> Excerpted passage
_ _ _ _ _ _ _

How to calculate distance between two GPS coordinates

You have two pairs of numbers from a spreadsheet, a CSV export, or a map pin drop. Maybe they came from OpenStreetMap, a geocoder, or a field GPS unit. Latitude for point A, longitude for point A, same for point B. The question is boring and practical: how many miles or kilometers apart are they?

If you try the flat-map shortcut, subtracting degrees and treating the planet like a sheet of graph paper, you will get an answer. It will also be wrong in a way that grows with distance and latitude. What you want is great-circle distance: the shortest path along the Earth’s surface, the same family of math flight planners and mapping APIs use before they layer roads, weather, or traffic on top.

This article walks through that calculation with the Haversine formula, using a real city pair you can check by hand or in a calculator. For why the shortest air path looks curved on a wall map, see Why planes fly in curves. Here the focus is the coordinate math itself.

Latitude and longitude in plain numbers

Latitude tells you how far north or south you are from the Equator, expressed as an angle in decimal degrees (positive north, negative south). Longitude tells you how far east or west you are from the prime meridian near Greenwich, same idea on the east–west axis (positive east, negative west). Paris is roughly 48.8566° N, 2.3522° E; Kraków is about 50.0647° N, 19.9450° E.

Many GPS devices and maps also show degrees, minutes, seconds (DMS). The idea is the same; you just convert to decimal before the Haversine trig. West and south still flip the sign when you move to signed decimals. Example: 74°0′21.6″ W becomes −74.0060° in decimal form.

Two conventions trip people up. Some tables list N/S/E/W letters instead of signs; you have to apply the minus yourself for south and west. Some references label latitude θ and longitude φ; others (including our Distance Calculator) use φ for latitude and λ for longitude, which matches most GIS texts. The formula structure is identical once you know which symbol is which.

What Haversine is actually computing

Picture the Earth as a sphere with radius R = 6,371 km (the mean radius used in most Haversine implementations, including ours). Each lat/lon point corresponds to a direction from the center. The central angle between those two directions, measured in radians, times R, gives the surface arc length along the sphere.

That arc is the great-circle distance. It is the crow-flies number you see in “air miles” contexts. It is not driving distance, hiking trail distance, or the length of a straight line drawn on a Mercator map with a ruler.

The Haversine form packages the central-angle math in a way that behaves well on a computer, especially when the two points are close together. Roger Sinnott’s 1984 Sky & Telescope note “Virtues of the Haversine” is the usual modern citation for why programmers still reach for this layout instead of naïve spherical law-of-cosines variants that can misbehave near antipodal points.

The formula (and the two ways to finish it)

Work in radians inside the trig functions. Convert from degrees with:

radians = degrees × (π / 180)

Let φ₁, λ₁ and φ₂, λ₂ be the latitudes and longitudes of the two points (in radians). Compute:

a = sin²((φ₂ − φ₁) / 2) + cos φ₁ × cos φ₂ × sin²((λ₂ − λ₁) / 2)

_ _ _ _ _ _ _

> Supplied data
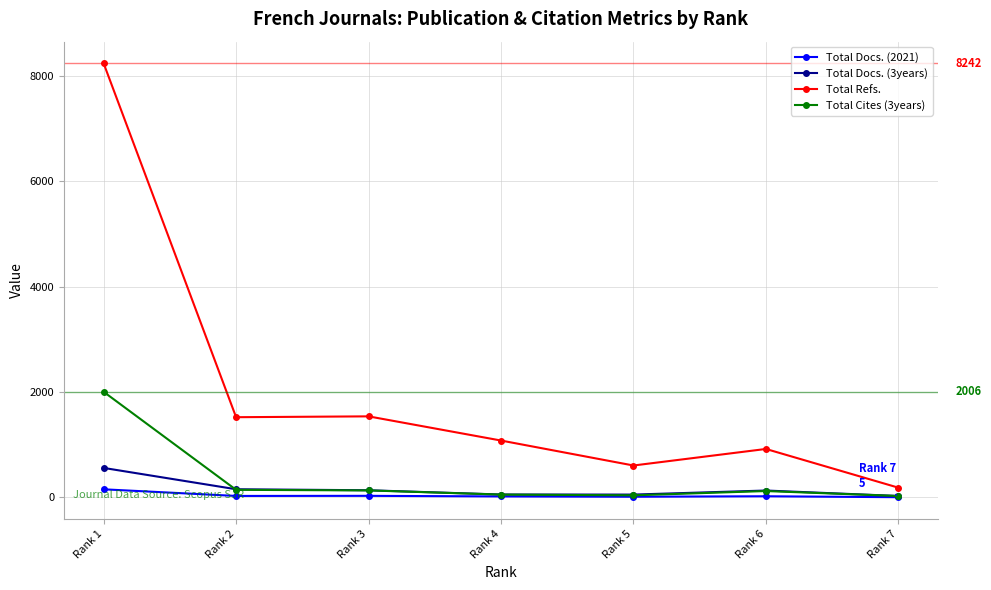

Read the Total Docs. (2021) value at Rank 3.

31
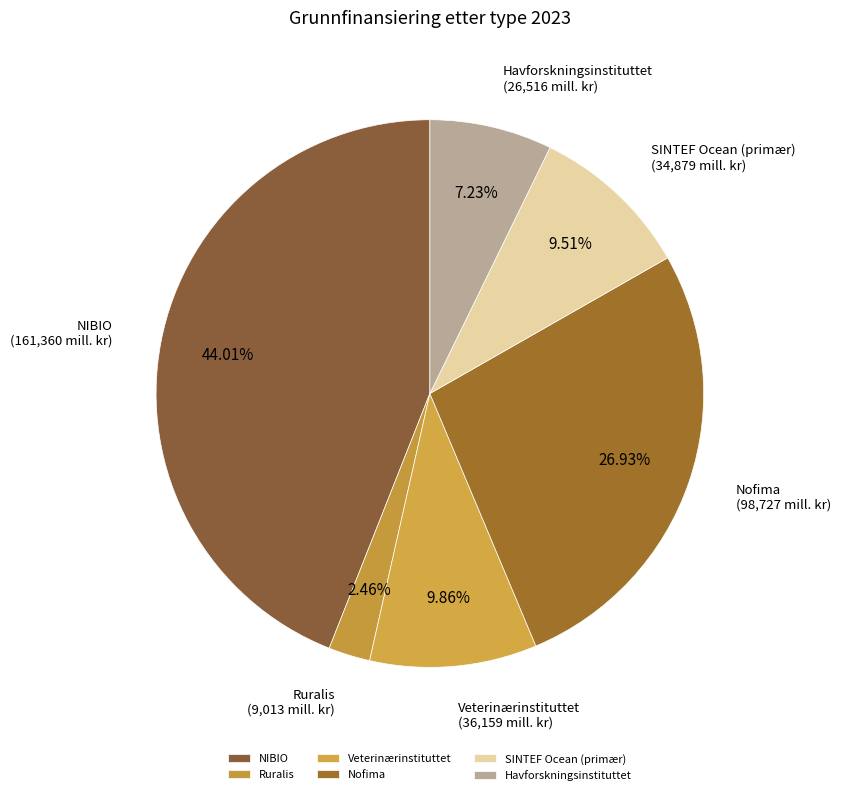

Which slice is the smallest?

Ruralis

_ _ _ _ _ _ _

> Exercise 1
Answer these from the GPS distance article, one per line:
(a) What Earth radius does it give for its Haversine implementation?
(b) What signed decimal value does it give for 74°0′21.6″ W?
(c) Who wrote the 1984 Sky & Telescope note it cites?
> Exercise 2
Reproduce the portion of the GPS distance article between "This article walks" and "coordinate math itself.", inclusive.

> Written reply 1
(a) 6,371 km
(b) −74.0060°
(c) Roger Sinnott

> Written reply 2
This article walks through that calculation with the Haversine formula, using a real city pair you can check by hand or in a calculator. For why the shortest air path looks curved on a wall map, see Why planes fly in curves. Here the focus is the coordinate math itself.